Stored entries:

=== Section Start ===

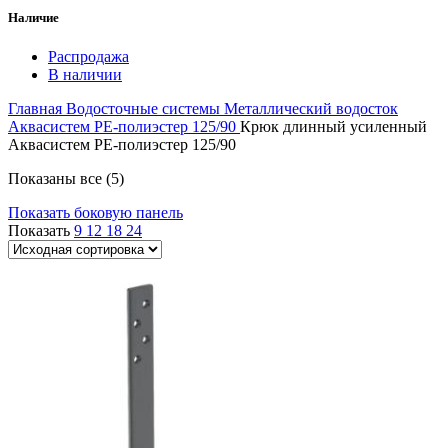
Наличие
Распродажа
В наличии
Главная
Водосточные системы
Металлический водосток
Аквасистем PE-полиэстер 125/90
Крюк длинный усиленный
Аквасистем PE-полиэстер 125/90
Показаны все (5)
Показать боковую панель
Показать
9
12
18
24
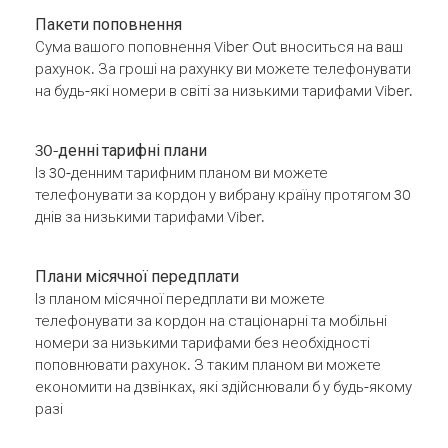
Пакети поповнення
Сума вашого поповнення Viber Out вноситься на ваш
рахунок. За гроші на рахунку ви можете телефонувати
на будь-які номери в світі за низькими тарифами Viber.
30-денні тарифні плани
Із 30-денним тарифним планом ви можете
телефонувати за кордон у вибрану країну протягом 30
днів за низькими тарифами Viber.
Плани місячної передплати
Із планом місячної передплати ви можете
телефонувати за кордон на стаціонарні та мобільні
номери за низькими тарифами без необхідності
поповнювати рахунок. З таким планом ви можете
економити на дзвінках, які здійснювали б у будь-якому
разі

=== Section End ===

▸ **Work order**
Render the lines starting with the line containing "Пакети поповнення" and going on through the end of the items as a Markdown table with two columns, No. and Line, giving each line its own numbered row and omitting blank lines.

▸ **Exercise output**
| No. | Line |
|---|---|
| 1 | Пакети поповнення |
| 2 | Сума вашого поповнення Viber Out вноситься на ваш |
| 3 | рахунок. За гроші на рахунку ви можете телефонувати |
| 4 | на будь-які номери в світі за низькими тарифами Viber. |
| 5 | 30-денні тарифні плани |
| 6 | Із 30-денним тарифним планом ви можете |
| 7 | телефонувати за кордон у вибрану країну протягом 30 |
| 8 | днів за низькими тарифами Viber. |
| 9 | Плани місячної передплати |
| 10 | Із планом місячної передплати ви можете |
| 11 | телефонувати за кордон на стаціонарні та мобільні |
| 12 | номери за низькими тарифами без необхідності |
| 13 | поповнювати рахунок. З таким планом ви можете |
| 14 | економити на дзвінках, які здійснювали б у будь-якому |
| 15 | разі |